- What needs to be done:
For the data that follows, print the line with "X50000000Y-140000000D01*", the line with "G04 #@! TO.C,C1*", and all lines between them, exactly as they stand. Omit pictures and add nothing.

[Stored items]
● ● ●
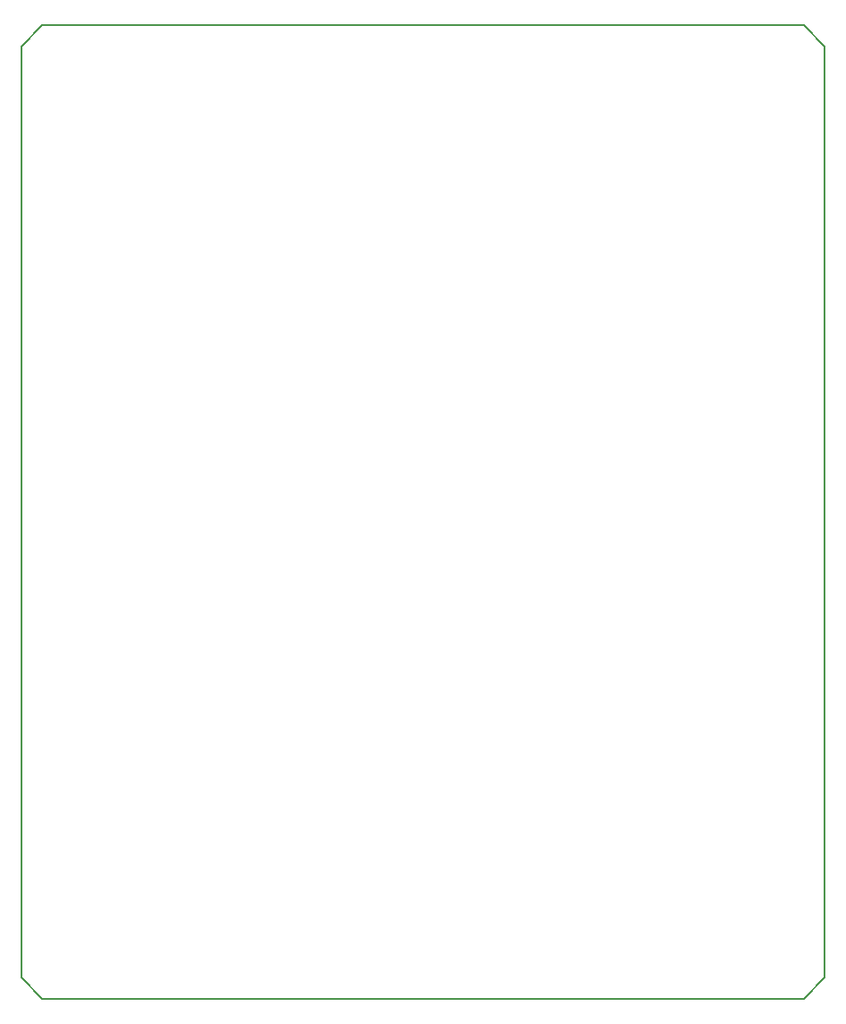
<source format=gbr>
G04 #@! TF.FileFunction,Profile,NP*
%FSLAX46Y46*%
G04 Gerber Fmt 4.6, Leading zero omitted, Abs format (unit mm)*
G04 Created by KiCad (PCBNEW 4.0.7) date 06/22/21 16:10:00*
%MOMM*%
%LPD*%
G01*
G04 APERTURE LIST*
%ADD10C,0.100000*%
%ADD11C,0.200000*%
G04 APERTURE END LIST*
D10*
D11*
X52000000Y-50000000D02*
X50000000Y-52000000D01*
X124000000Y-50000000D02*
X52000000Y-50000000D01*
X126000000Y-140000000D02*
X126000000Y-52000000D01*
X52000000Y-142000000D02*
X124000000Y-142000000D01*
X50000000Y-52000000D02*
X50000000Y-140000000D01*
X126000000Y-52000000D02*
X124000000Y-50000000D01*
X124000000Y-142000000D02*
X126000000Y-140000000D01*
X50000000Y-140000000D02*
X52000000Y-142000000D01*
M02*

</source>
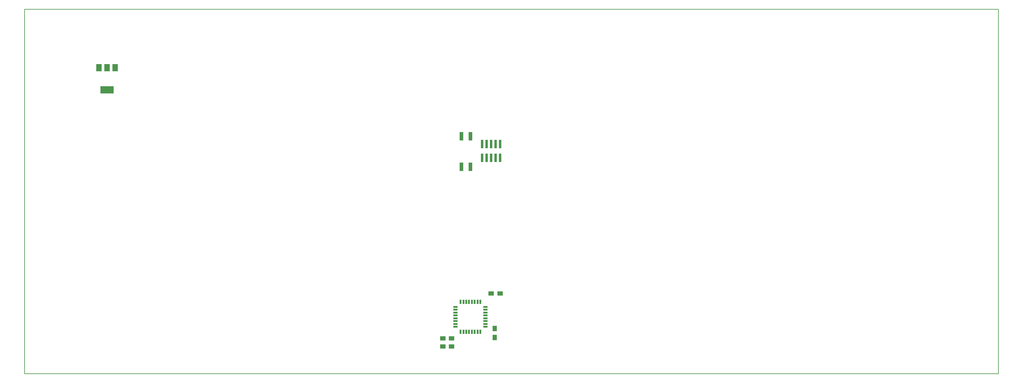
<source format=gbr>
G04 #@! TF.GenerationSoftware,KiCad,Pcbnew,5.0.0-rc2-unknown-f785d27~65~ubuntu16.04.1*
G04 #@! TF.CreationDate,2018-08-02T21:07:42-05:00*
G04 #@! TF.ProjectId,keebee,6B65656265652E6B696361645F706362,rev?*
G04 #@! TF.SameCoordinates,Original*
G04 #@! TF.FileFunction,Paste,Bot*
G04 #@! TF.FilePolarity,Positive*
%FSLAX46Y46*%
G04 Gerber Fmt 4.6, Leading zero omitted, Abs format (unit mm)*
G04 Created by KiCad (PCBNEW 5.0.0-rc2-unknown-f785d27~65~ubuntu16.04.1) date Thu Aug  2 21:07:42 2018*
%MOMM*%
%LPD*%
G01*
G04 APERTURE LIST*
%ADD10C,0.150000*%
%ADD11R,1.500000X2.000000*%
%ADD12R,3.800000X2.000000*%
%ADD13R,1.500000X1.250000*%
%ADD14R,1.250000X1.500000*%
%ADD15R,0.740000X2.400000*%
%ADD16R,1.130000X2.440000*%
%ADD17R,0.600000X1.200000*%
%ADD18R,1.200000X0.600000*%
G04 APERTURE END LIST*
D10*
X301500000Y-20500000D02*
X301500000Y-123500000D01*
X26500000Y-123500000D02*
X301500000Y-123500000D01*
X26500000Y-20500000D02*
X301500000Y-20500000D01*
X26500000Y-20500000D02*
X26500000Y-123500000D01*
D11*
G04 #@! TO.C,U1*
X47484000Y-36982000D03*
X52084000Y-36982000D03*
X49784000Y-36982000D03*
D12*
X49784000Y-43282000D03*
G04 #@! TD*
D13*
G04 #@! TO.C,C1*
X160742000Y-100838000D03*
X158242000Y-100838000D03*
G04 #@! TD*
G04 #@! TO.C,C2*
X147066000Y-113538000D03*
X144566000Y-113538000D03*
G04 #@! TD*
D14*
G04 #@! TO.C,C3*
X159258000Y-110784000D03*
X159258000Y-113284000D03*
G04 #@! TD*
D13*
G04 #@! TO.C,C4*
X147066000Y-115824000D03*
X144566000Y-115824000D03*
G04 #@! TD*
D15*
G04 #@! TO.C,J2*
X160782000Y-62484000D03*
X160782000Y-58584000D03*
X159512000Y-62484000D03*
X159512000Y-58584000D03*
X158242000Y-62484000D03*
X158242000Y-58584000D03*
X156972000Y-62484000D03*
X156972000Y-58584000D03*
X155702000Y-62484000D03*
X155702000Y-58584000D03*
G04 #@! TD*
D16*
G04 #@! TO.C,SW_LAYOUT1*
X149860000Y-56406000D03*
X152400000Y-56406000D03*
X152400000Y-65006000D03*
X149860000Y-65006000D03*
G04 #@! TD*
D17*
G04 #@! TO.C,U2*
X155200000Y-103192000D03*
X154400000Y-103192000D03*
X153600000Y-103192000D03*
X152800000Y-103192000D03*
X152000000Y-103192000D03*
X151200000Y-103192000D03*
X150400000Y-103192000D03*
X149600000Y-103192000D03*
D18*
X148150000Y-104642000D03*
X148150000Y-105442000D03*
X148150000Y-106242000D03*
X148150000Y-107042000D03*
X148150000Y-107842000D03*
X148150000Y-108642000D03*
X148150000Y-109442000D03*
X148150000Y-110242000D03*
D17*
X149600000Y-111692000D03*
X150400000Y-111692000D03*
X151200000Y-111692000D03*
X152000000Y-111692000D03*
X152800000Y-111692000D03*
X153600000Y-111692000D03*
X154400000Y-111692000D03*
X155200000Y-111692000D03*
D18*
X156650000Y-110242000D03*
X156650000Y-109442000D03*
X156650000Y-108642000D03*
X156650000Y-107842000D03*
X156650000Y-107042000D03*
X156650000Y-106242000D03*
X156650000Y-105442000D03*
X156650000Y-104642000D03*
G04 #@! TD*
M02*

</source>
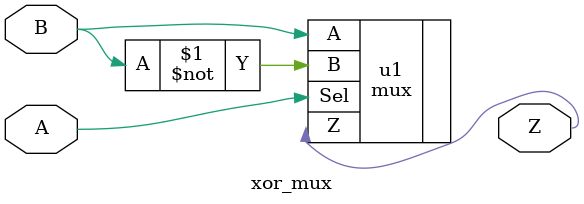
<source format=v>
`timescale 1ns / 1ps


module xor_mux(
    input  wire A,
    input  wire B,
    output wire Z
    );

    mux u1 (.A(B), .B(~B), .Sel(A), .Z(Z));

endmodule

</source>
● ● ●
- Completed task:
X50000000Y-140000000D01*
X126000000Y-52000000D02*
X124000000Y-50000000D01*
X124000000Y-142000000D02*
X126000000Y-140000000D01*
X50000000Y-140000000D02*
X52000000Y-142000000D01*
M02*

</source>
<source format=gbr>
G04 #@! TF.GenerationSoftware,KiCad,Pcbnew,5.0.0-rc2-unknown-f785d27~65~ubuntu16.04.1*
G04 #@! TF.CreationDate,2018-08-02T21:07:42-05:00*
G04 #@! TF.ProjectId,keebee,6B65656265652E6B696361645F706362,rev?*
G04 #@! TF.SameCoordinates,Original*
G04 #@! TF.FileFunction,Paste,Bot*
G04 #@! TF.FilePolarity,Positive*
%FSLAX46Y46*%
G04 Gerber Fmt 4.6, Leading zero omitted, Abs format (unit mm)*
G04 Created by KiCad (PCBNEW 5.0.0-rc2-unknown-f785d27~65~ubuntu16.04.1) date Thu Aug  2 21:07:42 2018*
%MOMM*%
%LPD*%
G01*
G04 APERTURE LIST*
%ADD10C,0.150000*%
%ADD11R,1.500000X2.000000*%
%ADD12R,3.800000X2.000000*%
%ADD13R,1.500000X1.250000*%
%ADD14R,1.250000X1.500000*%
%ADD15R,0.740000X2.400000*%
%ADD16R,1.130000X2.440000*%
%ADD17R,0.600000X1.200000*%
%ADD18R,1.200000X0.600000*%
G04 APERTURE END LIST*
D10*
X301500000Y-20500000D02*
X301500000Y-123500000D01*
X26500000Y-123500000D02*
X301500000Y-123500000D01*
X26500000Y-20500000D02*
X301500000Y-20500000D01*
X26500000Y-20500000D02*
X26500000Y-123500000D01*
D11*
G04 #@! TO.C,U1*
X47484000Y-36982000D03*
X52084000Y-36982000D03*
X49784000Y-36982000D03*
D12*
X49784000Y-43282000D03*
G04 #@! TD*
D13*
G04 #@! TO.C,C1*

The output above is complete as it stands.